The ale yeast take about 5-8 days to finnish.
Also the airlock usually doesn't always indicate action if it has a slight leak.

As above post(s)
another 3-4 days before you bother doing another sg.

Remember that the sample will have some carb in it.
A good tip from GT was to draw a sample, pour it from one glass to another to get rid of foam and CO2 prior to reading the hydrometer.
works a treat
cheers


----------



## Screwtop (1/9/07)

We would need to know what ingredients you used, what yeast, how much, was it rehydrated and what the pitching temp was. Sometimes if the wort is providing the correct environment for good fermentation and is at the correct ferm temp a rouse of the yeast will help. Swirl the fermenter to stir up the yeast, but dont agitate or airate the wort.

Screwy


----------



## flamebird (1/9/07)

Thanks for the tips and advice so far  As a couple of you have suggested, I'll wait a few days and see how it goes.



simpletotoro said:


> what was your recipe


I used the included yeast and 1kg of Brew Booster the homebrew store (BeerTech in Perth) gave me. Not sure of what the Brew Booster consisted of - I threw the packet out 



Adamt said:


> Always good to check your hydrometer is calibrated correctly


I checked it in water and it appears to read exactly 1.000.



Screwtop said:


> We would need to know what ingredients you used, what yeast, how much, was it rehydrated and what the pitching temp was. Sometimes if the wort is providing the correct environment for good fermentation and is at the correct ferm temp a rouse of the yeast will help. Swirl the fermenter to stir up the yeast, but dont agitate or airate the wort.

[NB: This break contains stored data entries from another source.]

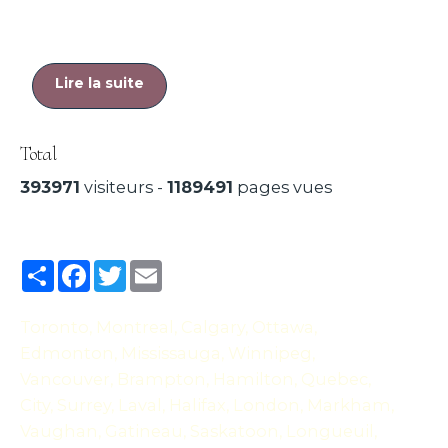
Lire la suite
Total
393971
visiteurs -
1189491
pages vues
Partager
Facebook
Twitter
Email
Toronto, Montreal, Calgary, Ottawa,
Edmonton, Mississauga, Winnipeg,
Vancouver, Brampton, Hamilton, Quebec,
City, Surrey, Laval, Halifax, London, Markham,
Vaughan, Gatineau, Saskatoon, Longueuil,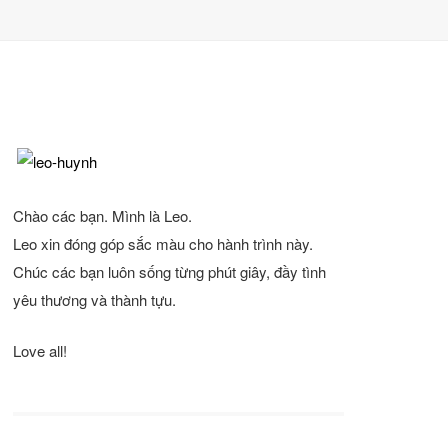
Chào các bạn. Mình là Leo.
Leo xin đóng góp sắc màu cho hành trình này.
Chúc các bạn luôn sống từng phút giây, đầy tình
yêu thương và thành tựu.
Love all!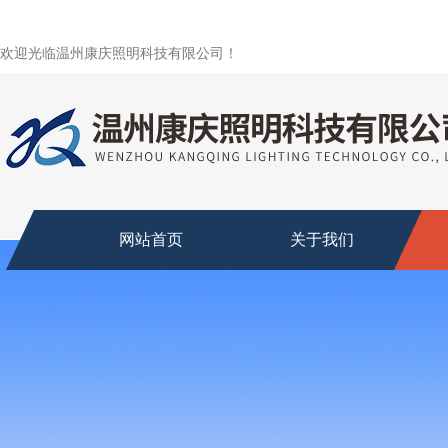
欢迎光临温州康庆照明科技有限公司！
网站首页
关于我们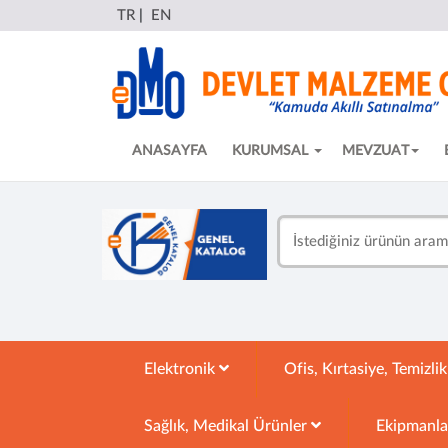
TR
|
EN
ANASAYFA
KURUMSAL
MEVZUAT
Elektronik
Ofis, Kırtasiye, Temizli
Sağlık, Medikal Ürünler
Ekipmanl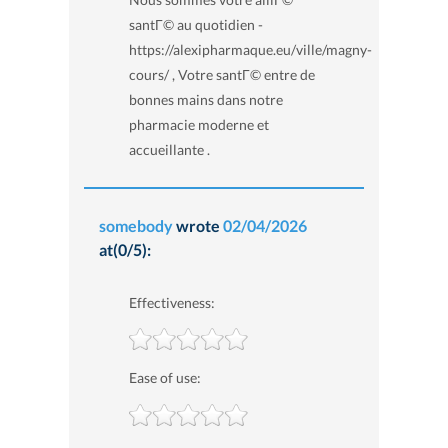
santГ© au quotidien -
https://alexipharmaque.eu/ville/magny-
cours/ , Votre santГ© entre de
bonnes mains dans notre
pharmacie moderne et
accueillante .
somebody
wrote
02/04/2026
at(0/5):
Effectiveness:
Ease of use: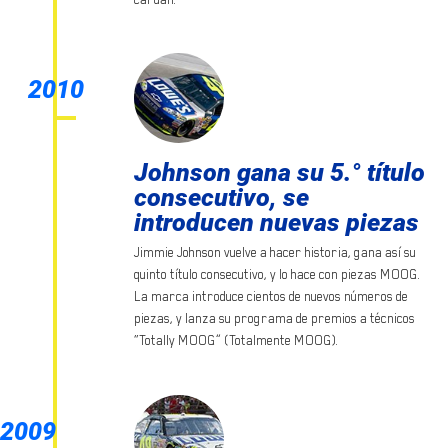
2010
Johnson gana su 5.° título
consecutivo, se
introducen nuevas piezas
Jimmie Johnson vuelve a hacer historia, gana así su
quinto título consecutivo, y lo hace con piezas MOOG.
La marca introduce cientos de nuevos números de
piezas, y lanza su programa de premios a técnicos
“Totally MOOG” (Totalmente MOOG).
2009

Used the kit yeast. I didn't rehydrate it. Unfortunately I put it all together before discovering this forum! Perhaps if there is no gravity drop over the next few days I should swirl it a little?

Cheers


----------



## deegee (1/9/07)

Flamebird - You might want to take a look at the thread " Yet another is it ready to bottle yet" started by Brendon about a week ago. It is a similar query. His brew had been going a lot longer, but was also stuck at about 1020.


----------



## flamebird (1/9/07)

Thanks DeeGee - your post in the other thread is very helpful!

Lots of knowledgeable people around here


----------



## simpletotoro (1/9/07)

umm i always thought the yeast in this kit (Cooper's Cerveza kit) was a true lager yeast ....meaning ferment at around 10-12/c...mind you i haven't made this kit just something i thought i saw somewhere ...correct me if i'm wrong please..
cheers ST


----------



## 0M39A (1/9/07)

simpletotoro said:


> umm i always thought the yeast in this kit (Cooper's Cerveza kit) was a true lager yeast ....meaning ferment at around 10-12/c...mind you i haven't made this kit just something i thought i saw somewhere ...correct me if i'm wrong please..
> cheers ST



going on an old memory... i think its a mixed ale and lager yeast.


----------



## flamebird (2/9/07)

Well I couldn't resist taking another reading, and I was pleased to see it at 1015  Hurrah!


----------



## flamebird (6/9/07)

Alright folks, the brew has been sitting at 1010 for 3 days straight now. 

Should I do something, or just bottle it? :beerbang: 

Cheers


----------



## Steve (6/9/07)

flamebird said:


> Alright folks, the brew has been sitting at 1010 for 3 days straight now.
> 
> Should I do something, or just bottle it? :beerbang:
> 
> Cheers




bottle :beerbang:


----------